Para los investigadores, además, la bicicleta pública supone un flujo constante de información: saber cuándo, dónde y cuánto se mueven los usuarios permite estudiar los beneficios de la bicicleta y diseñar las futuras pautas de movilidad. Hasta ahora, los nuevos sistemas han chocado con una complejidad logística sin precedentes. ¿Sus objetivos principales actuales? Equilibrar el sistema para evitar el colapso, en forma de estaciones llenas o vacías, y minimizar la redistribución de las bicis en camiones un proceso caro y contaminante que lastra la eficiencia del sistema.

Foto: Simbiosc.
Foto: Simbiosc.

Mientras tanto, fabricantes y ayuntamientos se obsesionan por ofrecer valor añadido a las bicicletas. Así, Copenhague equipa sus bicicletas con tabletas dotadas de mapas y GPS, como herramienta de navegación y promoción turística. En París estudian electrificar su sistema mediante baterías personales e intercambiables. Londres trabaja en incorporar nuevos faros láser para mejorar la visibilidad. Las nuevas formas de gobierno no son ajenas al fenómeno, y son varias las ciudades que someten a participación pública la ubicación de las nuevas estaciones.

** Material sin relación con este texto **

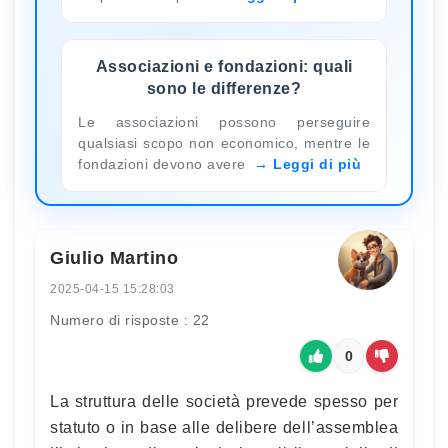
Associazioni e fondazioni: quali
sono le differenze?
Le associazioni possono perseguire
qualsiasi scopo non economico, mentre le
fondazioni devono avere
Leggi di più
Giulio Martino
2025-04-15 15:28:03
Numero di risposte : 22
0
La struttura delle società prevede spesso per
statuto o in base alle delibere dell’assemblea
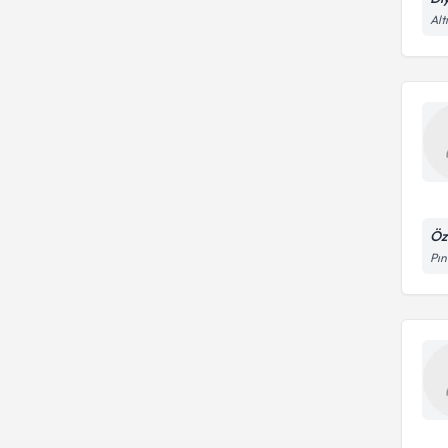
Alt
Öz
Pı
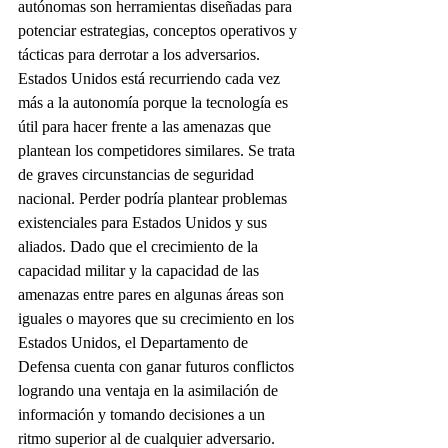
autónomas son herramientas diseñadas para 
potenciar estrategias, conceptos operativos y 
tácticas para derrotar a los adversarios. 
Estados Unidos está recurriendo cada vez 
más a la autonomía porque la tecnología es 
útil para hacer frente a las amenazas que 
plantean los competidores similares. Se trata 
de graves circunstancias de seguridad 
nacional. Perder podría plantear problemas 
existenciales para Estados Unidos y sus 
aliados. Dado que el crecimiento de la 
capacidad militar y la capacidad de las 
amenazas entre pares en algunas áreas son 
iguales o mayores que su crecimiento en los 
Estados Unidos, el Departamento de 
Defensa cuenta con ganar futuros conflictos 
logrando una ventaja en la asimilación de 
información y tomando decisiones a un 
ritmo superior al de cualquier adversario. 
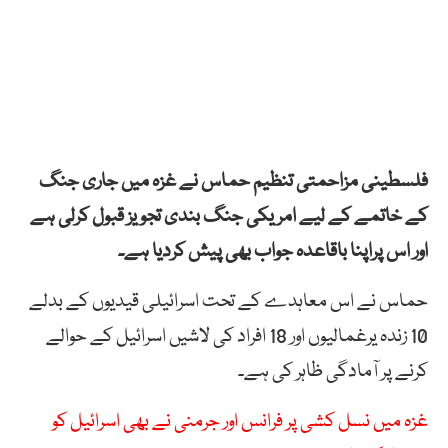
فلسطینی مزاحمتی تنظیم حماس نے غزہ میں جاری جنگ
کے خاتمے کے لیے امریکی جنگ بندی تجویز قبول کرلی ہے
اور اس پراپنا باقاعدہ جواب بھی پیش کردیا ہے۔
حماس نے اس معاہدے کے تحت اسرائیلی قیدیوں کے بدلے
10 زندہ یرغمالیوں اور 18 افراد کی لاشیں اسرائیل کے حوالے
کرنے پر آمادگی ظاہر کی ہے۔
غزہ میں نسل کشی پر فرانس اور جرمنی نے بھی اسرائیل کو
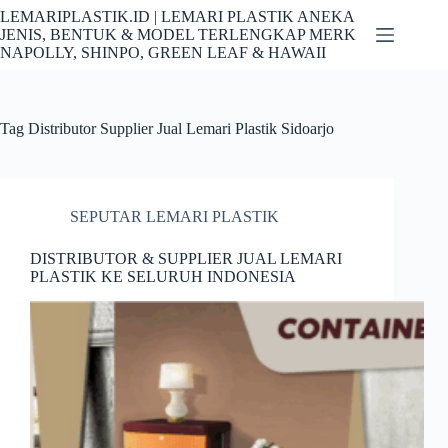
Skip
LEMARIPLASTIK.ID | LEMARI PLASTIK ANEKA
to
JENIS, BENTUK & MODEL TERLENGKAP MERK
content
NAPOLLY, SHINPO, GREEN LEAF & HAWAII
Tag
Distributor Supplier Jual Lemari Plastik Sidoarjo
SEPUTAR LEMARI PLASTIK
DISTRIBUTOR & SUPPLIER JUAL LEMARI
PLASTIK KE SELURUH INDONESIA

Frente a estas innovaciones, los especialistas advierten que “es imprescindible planificar el sistema con unos objetivos previamente definidos”. Alberto Castro recuerda que, más allá de las novedades, los sistemas deben contribuir a mejorar la movilidad sostenible en su conjunto. “Si no”, asegura, “difícilmente podremos decir que un proyecto de bicicleta pública ha sido un éxito.”

El paradigma de BiciMAD

En este panorama de sistemas que triunfan o fracasan, Madrid llegó la última con sus bicicletas eléctricas de BiciMAD. Lo hizo con mal pie: máquinas estropeadas, fallos informáticos y estaciones bloqueadas afectan al 20% de los usos… Pero las expectativas de desbordaron. BiciMAD cuenta con más de 60.000 abonados y sus bicis se usan tanto como las de Barcelona. “La bici eléctrica es muy bien valorada por los madrileños”, explica Álvaro Fernández Heredia, gerente de la Empresa Municipal de Transportes. “Nuestro objetivo a largo plazo es conseguir un sistema fiable y reducir las incidencias por debajo del 2%, al nivel de exigencia que planteamos para cualquier servicio de transporte público en EMT”. Precisamente esta entidad pública ha asumido la gestión de BiciMAD para invertir su decadencia y satisfacer así la creciente demanda.